Assembly members protest at Stormont

Assembly members protest at Stormont

Sinn Féin's Gerry Kelly, speaking outside Belfast's High Court on Monday 14 February, slammed the court's decision to refuse the party leave for a judicial review into last year's decision by the Independent Monitoring Commission (IMC), which sanctioned the party over the alleged abduction of Belfast man Bobby Tohill from a bar in Belfast in February 2004.

The IMC accused the IRA of involvement in what become known as the 'Tohill Case' and recommended that the British Government impose financial sanctions on Sinn Féin.

The party launched its court action after British Minister Paul Murphy withdrew funding, totalling £120,000, from its Assembly party last April.

Awarding costs against Sinn Féin, Judge Weatherup rejected the application and dismissed the assertion that the IMC had no right to examine the party's activities.

Weatherup went on to say that Murphy had been entitled to draw conclusions from the report, which accused the IRA of being behind the Tohill incident.
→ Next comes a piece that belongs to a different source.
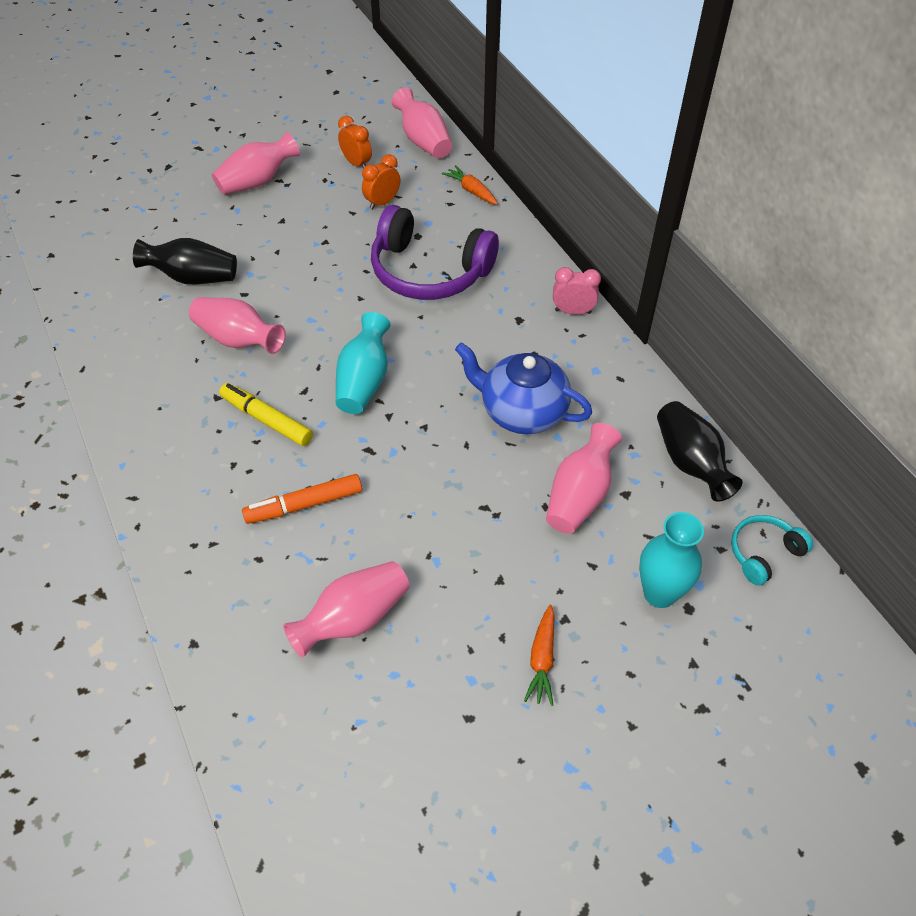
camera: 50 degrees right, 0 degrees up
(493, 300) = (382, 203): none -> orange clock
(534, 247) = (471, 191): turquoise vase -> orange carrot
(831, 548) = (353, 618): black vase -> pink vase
Weatherup ruled that the IMC was within its terms of reference when it recommended financial sanctions against Sinn Féin.

Gerry Kelly said he was not surprised by the political judgement of the court and said the IMC was set up outside the terms of the Good Friday Agreement, as are the powers the British Government had taken to impose sanctions.

"Given our experience of the courts over the years, republicans will not be overly surprised at the kind of political decision made here today, and let me be clear it was a political decision."

Kelly insisted that Murphy did not have any mandate to do what he did.

"The sanctions were wrong in the first place, they do not work and the British Government should remove them."